We had weeks where these tantrums seemed to only get better slowly. I would often feel discouraged, but I noticed that the times to calm down would decrease. The intensity of the tantrums decreased and his ability to bounce back got better.
This is when I started writing my daily wins, since I felt minimal progress. The writing down of my wins helped me see this gradual change.
One day I had a massive win. I was once again sleep deprived, and I was trying to put up a new black out curtain in my kids room, so the morning sun wouldn't wake up my kids at 6 am. I was getting frustrated, and my son brought me his toy hammer. He said that it would help me, and then he asked "that's love"?
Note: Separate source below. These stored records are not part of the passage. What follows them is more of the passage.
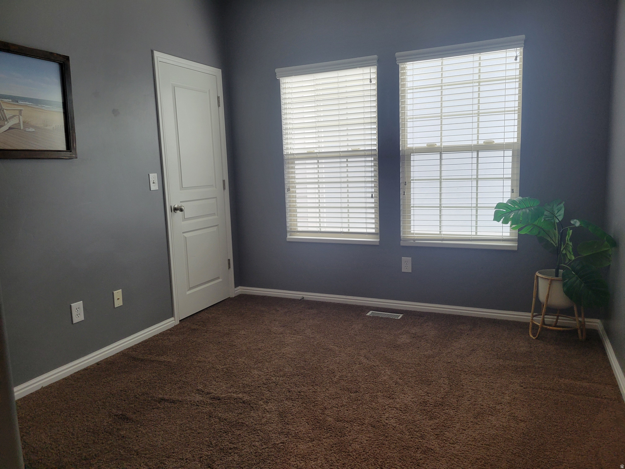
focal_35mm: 26
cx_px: 312
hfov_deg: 67.3
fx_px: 469
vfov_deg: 53.1
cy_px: 234
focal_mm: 5.4
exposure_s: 1/120
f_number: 1.8
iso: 200
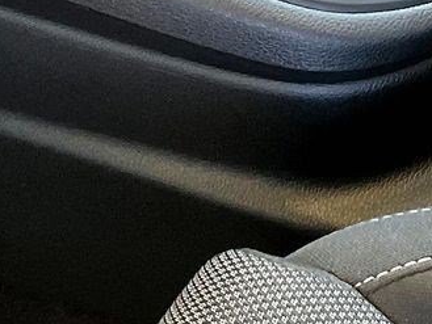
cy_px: -148
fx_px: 1760
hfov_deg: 13.8
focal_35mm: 141
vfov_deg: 10.2
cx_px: 415
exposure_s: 1/51
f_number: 1.8
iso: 320
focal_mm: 3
I nodded. That was love. I told him that he was helping me and helping others is how we show love. I realized that he was learning from my daily mini lessons. The pyschoeducation about emotions took time for him. How do you define love? How do you show it? How do you feel it? These questions are abstract and difficult for a toddler to learn.
But I think in that moment he understood it. He saw me struggling and could sense my frustration. He saw my need, and wanted to help. Was that empathy? Yes.
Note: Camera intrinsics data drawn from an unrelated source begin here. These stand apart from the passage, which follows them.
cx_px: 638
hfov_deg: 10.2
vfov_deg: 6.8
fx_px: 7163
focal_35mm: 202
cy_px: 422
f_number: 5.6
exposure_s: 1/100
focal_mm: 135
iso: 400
He took action on his desire to help me by bringing me his toy hammer. Love is an action word. That was love.
In that moment, I just hugged him and told him that he was showing me love, and how much I appreciated that.
It meant so much to me in that moment. It helped me see that I was a good enough mom. I wasn't failing. My son was learning and growing. He wouldn't be hitting her forever. He could learn how to love her.
I am not writing this to say that I'm a perfect mom or that I know all the answers. But I do think that these moral lessons of how to show empathy and love towards others is needed now. My heart aches for those in this world who are hurt because they are a recipient of other's harmful actions.
So, here I am writing this while my son is talking to me about how he wants to make heart necklaces for the kids in his preschool. I drew hearts on paper, and he is coloring them. He wants to make a necklace for each kid. It wasn't my idea. I was planning on buying valentines at the store. But homemade heart necklaces sound pretty amazing too.
Empathy doesn’t arrive all at once. It grows slowly, in moments we almost miss, during tantrums, in shared exhaustion, in small hands offering what they have.
Today, my son wants to make heart necklaces for his classmates. It wasn’t something I taught him directly. It’s just something he learned by watching, by feeling, by being loved.
In a world that feels heavy and unkind, I’m holding onto this: empathy is still being learned, one small act at a time.